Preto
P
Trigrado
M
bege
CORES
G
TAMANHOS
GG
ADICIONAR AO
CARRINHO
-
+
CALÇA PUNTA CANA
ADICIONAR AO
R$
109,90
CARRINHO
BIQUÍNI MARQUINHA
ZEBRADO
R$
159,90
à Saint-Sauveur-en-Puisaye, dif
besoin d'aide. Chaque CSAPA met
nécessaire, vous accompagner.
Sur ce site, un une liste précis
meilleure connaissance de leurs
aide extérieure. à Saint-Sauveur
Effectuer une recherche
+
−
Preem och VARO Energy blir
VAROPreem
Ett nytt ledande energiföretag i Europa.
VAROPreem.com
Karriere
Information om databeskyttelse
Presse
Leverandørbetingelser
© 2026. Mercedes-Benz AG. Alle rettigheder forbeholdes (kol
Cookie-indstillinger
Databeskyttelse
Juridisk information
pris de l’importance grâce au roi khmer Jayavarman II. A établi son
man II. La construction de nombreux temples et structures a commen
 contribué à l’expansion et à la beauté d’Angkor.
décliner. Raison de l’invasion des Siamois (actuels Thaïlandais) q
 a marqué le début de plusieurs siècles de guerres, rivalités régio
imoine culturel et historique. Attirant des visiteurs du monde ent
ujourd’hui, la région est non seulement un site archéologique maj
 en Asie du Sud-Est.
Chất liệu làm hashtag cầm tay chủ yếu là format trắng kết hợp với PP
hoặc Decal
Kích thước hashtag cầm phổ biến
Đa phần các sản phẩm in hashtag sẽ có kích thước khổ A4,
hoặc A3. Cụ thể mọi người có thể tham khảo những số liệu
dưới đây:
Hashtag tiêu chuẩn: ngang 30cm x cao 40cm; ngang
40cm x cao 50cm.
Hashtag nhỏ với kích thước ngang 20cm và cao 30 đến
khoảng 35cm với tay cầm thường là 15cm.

Aim of the exercise: When the line containing "man II. La construction" is reached, include it and stop. Until then, output each line of the entries exactly as given, starting from the first.

Answer to the exercise:
Preto
P
Trigrado
M
bege
CORES
G
TAMANHOS
GG
ADICIONAR AO
CARRINHO
-
+
CALÇA PUNTA CANA
ADICIONAR AO
R$
109,90
CARRINHO
BIQUÍNI MARQUINHA
ZEBRADO
R$
159,90
à Saint-Sauveur-en-Puisaye, dif
besoin d'aide. Chaque CSAPA met
nécessaire, vous accompagner.
Sur ce site, un une liste précis
meilleure connaissance de leurs
aide extérieure. à Saint-Sauveur
Effectuer une recherche
+
−
Preem och VARO Energy blir
VAROPreem
Ett nytt ledande energiföretag i Europa.
VAROPreem.com
Karriere
Information om databeskyttelse
Presse
Leverandørbetingelser
© 2026. Mercedes-Benz AG. Alle rettigheder forbeholdes (kol
Cookie-indstillinger
Databeskyttelse
Juridisk information
pris de l’importance grâce au roi khmer Jayavarman II. A établi son
man II. La construction de nombreux temples et structures a commen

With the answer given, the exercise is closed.